A part of the jungle
Because of this commitment to keeping the natural environment intact, the development is surprisingly green for a luxury hotel complex. “This whole site was about ecology,” says Koerner.

three designers used a deep-red native wood called sapote in the interiors, exteriors, and on railings. To further reduce the carbon footprint of the development, they also quarried from the building site a cream-colored limestone for the bungalows. The resulting units are an easy and airy balance of thatch-roofed tropicalism and dark-wood decadence. Instead of steamrolling a thin strip of coastline, three and the site’s developers (Madrid-based OHL) left the local ecology as intact as possible by having builders hand-machete the surrounding mangroves to prepare sites for construction. “We wanted the guests to submerge themselves in the jungle,” says Koerner. And to submerge themselves in the local fauna; herons and cormorants abound, and manatees float in the lagoons equipped with GPS trackers for their protection, according to Travel + Leisure.

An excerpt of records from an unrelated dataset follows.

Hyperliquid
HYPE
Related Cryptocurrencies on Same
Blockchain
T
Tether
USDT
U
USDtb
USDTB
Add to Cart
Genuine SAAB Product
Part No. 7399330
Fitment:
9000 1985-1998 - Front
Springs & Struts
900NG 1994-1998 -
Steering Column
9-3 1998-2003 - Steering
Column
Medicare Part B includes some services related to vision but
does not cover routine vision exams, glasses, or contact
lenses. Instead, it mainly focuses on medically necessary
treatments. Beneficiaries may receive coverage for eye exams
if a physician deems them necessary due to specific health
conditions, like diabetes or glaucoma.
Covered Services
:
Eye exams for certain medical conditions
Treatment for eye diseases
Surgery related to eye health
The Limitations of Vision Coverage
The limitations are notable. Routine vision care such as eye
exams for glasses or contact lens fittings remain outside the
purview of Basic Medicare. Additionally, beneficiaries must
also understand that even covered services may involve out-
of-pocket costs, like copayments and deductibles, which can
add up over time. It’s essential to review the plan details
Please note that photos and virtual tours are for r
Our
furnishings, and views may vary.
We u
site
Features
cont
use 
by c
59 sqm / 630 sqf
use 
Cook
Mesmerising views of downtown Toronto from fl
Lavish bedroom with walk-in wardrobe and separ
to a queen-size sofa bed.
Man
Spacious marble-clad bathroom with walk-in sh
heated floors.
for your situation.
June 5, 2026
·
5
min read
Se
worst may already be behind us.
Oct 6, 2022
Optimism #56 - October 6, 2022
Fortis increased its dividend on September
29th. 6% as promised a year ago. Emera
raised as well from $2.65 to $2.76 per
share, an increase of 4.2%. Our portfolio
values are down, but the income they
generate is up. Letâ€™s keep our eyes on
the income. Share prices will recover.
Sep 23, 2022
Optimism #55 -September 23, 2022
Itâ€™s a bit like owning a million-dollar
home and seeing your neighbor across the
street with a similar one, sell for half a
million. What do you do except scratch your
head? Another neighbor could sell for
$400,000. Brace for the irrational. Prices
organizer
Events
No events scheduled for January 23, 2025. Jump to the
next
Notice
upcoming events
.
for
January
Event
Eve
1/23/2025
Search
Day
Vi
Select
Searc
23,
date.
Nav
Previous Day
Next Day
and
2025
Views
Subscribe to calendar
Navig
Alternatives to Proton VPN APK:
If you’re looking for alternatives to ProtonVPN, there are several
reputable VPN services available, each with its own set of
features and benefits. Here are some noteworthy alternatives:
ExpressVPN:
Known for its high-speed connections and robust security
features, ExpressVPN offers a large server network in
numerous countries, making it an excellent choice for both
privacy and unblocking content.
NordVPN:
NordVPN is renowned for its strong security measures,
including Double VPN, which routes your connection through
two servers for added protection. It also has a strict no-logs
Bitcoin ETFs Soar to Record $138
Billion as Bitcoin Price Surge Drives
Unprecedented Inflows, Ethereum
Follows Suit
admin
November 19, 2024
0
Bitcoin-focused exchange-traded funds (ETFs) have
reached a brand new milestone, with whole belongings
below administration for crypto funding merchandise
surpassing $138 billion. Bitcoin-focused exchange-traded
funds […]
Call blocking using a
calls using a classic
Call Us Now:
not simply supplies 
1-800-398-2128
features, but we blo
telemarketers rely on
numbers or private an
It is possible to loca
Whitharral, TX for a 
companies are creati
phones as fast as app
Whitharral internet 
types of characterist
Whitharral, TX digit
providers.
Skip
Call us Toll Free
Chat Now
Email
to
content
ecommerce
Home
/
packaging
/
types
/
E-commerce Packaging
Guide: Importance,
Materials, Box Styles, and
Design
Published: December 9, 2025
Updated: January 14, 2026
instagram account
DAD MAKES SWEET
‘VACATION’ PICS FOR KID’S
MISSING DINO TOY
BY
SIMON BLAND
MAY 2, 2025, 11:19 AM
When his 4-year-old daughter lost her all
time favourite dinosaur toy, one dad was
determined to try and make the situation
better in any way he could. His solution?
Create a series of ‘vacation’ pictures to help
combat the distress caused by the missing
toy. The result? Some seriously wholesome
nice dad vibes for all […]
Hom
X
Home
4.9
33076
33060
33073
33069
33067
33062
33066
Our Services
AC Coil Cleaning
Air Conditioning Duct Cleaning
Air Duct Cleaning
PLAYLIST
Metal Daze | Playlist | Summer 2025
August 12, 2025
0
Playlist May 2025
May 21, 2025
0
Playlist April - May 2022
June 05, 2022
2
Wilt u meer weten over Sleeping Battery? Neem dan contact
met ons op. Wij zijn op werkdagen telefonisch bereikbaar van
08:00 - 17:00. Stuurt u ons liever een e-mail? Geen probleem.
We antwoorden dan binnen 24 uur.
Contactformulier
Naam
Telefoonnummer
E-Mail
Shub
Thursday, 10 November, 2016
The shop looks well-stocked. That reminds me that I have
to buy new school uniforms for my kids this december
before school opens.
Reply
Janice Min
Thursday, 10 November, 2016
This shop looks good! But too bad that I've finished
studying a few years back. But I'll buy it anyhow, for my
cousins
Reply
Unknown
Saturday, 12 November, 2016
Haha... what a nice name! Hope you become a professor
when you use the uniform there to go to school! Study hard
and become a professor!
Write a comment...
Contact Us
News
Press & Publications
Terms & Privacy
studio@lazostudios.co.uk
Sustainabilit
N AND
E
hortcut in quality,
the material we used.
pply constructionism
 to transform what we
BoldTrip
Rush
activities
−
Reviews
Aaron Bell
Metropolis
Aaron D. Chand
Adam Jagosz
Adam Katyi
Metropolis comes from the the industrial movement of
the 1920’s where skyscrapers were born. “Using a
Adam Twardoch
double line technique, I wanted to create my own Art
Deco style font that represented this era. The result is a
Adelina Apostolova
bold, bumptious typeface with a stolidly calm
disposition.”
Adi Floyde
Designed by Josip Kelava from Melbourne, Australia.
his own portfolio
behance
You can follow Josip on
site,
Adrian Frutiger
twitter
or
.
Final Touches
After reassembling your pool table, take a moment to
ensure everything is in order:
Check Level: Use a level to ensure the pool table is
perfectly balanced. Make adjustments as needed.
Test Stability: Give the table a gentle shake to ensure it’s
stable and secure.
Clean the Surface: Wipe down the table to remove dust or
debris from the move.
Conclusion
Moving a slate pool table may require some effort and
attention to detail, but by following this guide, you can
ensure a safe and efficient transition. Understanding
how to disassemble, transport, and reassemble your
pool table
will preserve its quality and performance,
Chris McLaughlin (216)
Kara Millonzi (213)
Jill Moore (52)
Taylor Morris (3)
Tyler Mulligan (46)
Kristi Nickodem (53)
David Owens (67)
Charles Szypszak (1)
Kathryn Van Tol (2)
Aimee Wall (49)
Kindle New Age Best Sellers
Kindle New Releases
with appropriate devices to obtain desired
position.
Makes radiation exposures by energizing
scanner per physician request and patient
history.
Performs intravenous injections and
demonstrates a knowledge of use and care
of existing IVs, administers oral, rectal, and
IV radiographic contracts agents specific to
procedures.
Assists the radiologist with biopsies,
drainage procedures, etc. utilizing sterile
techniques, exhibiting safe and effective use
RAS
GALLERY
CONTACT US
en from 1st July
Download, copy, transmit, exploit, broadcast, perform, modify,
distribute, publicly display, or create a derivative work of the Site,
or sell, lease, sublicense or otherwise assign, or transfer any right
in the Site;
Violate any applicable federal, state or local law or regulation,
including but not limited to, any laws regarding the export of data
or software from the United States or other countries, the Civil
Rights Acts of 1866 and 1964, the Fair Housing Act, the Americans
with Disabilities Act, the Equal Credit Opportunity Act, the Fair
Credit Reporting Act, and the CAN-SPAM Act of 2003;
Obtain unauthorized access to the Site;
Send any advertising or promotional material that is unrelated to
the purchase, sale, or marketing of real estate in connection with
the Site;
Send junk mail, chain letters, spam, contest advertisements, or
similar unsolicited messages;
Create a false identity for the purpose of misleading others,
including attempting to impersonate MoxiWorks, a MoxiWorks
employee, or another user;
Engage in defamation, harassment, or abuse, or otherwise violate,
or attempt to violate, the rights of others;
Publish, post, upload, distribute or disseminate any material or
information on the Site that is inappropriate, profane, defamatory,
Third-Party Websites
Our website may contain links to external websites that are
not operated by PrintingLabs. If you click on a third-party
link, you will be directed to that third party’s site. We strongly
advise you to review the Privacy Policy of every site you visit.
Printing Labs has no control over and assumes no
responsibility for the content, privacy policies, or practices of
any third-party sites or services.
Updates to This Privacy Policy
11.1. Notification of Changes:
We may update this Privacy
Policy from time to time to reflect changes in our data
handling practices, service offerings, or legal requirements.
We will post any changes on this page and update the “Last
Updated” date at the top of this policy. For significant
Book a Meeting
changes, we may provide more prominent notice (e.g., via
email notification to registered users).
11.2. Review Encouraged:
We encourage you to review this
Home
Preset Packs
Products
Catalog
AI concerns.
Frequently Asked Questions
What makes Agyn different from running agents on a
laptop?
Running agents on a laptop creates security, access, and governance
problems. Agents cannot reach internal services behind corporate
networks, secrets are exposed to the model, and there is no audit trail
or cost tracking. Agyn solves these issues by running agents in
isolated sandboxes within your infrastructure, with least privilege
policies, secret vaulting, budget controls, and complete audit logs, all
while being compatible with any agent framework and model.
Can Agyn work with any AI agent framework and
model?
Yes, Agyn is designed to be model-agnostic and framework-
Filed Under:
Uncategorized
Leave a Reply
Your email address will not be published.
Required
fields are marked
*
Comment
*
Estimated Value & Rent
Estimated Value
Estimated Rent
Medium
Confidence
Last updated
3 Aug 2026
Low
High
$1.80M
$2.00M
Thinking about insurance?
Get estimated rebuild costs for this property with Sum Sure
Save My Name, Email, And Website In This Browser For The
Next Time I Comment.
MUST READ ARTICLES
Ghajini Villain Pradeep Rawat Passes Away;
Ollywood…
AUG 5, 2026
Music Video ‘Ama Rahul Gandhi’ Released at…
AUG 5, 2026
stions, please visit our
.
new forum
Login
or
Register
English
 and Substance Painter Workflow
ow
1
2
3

Koerner and three modeled the development after the native Mayan tradition of separating private residence and public areas. Like the Fairmont Mayakoba, ancient Mayan villages designated one part of town for public spaces, like temples, while residences were tucked away separately in the mangroves. At the Fairmont Mayakoba, visitors are brought to the central main building, which houses restaurants, meeting spaces, and administration offices. It peaks over the tops of the trees and surrounding jungle, offering the coveted and required resort ocean view. Guests are then taken to their secluded casita in the mangroves by appropriately green means via electric golf cart, bicycles provided by the hotel, or (perhaps the resort’s most striking feature) a custom-made mahogany gondola, or lancha, that floats along a series of canals linking the resort together.

Six-year study
This comprehensive approach to maintaining the natural environment is the result of OHL’s exhaustive six-year study of the ecology of the area. Their team, which included architects, biologists, hydrologists, engineers, and tourism experts, formulated a plan and set of criteria for how to work with the natural flora and fauna, in some cases transplanting and grafting thousands of native trees and flowers.

Koerner says this type of green-focused development is rare in Mexico, but the allure of native authenticity at luxury resorts has been so successful that, according to Travel + Leisure, Cancun hoteliers are re-branding their developments to be part of the Mayan Riviera. Completed in October 2006, the Fairmont Mayakoba is the first of six planned developments, and though the resort might revel in its illusion of self-effacing smallness, this desire for eco-friendly intimacy is big and growing.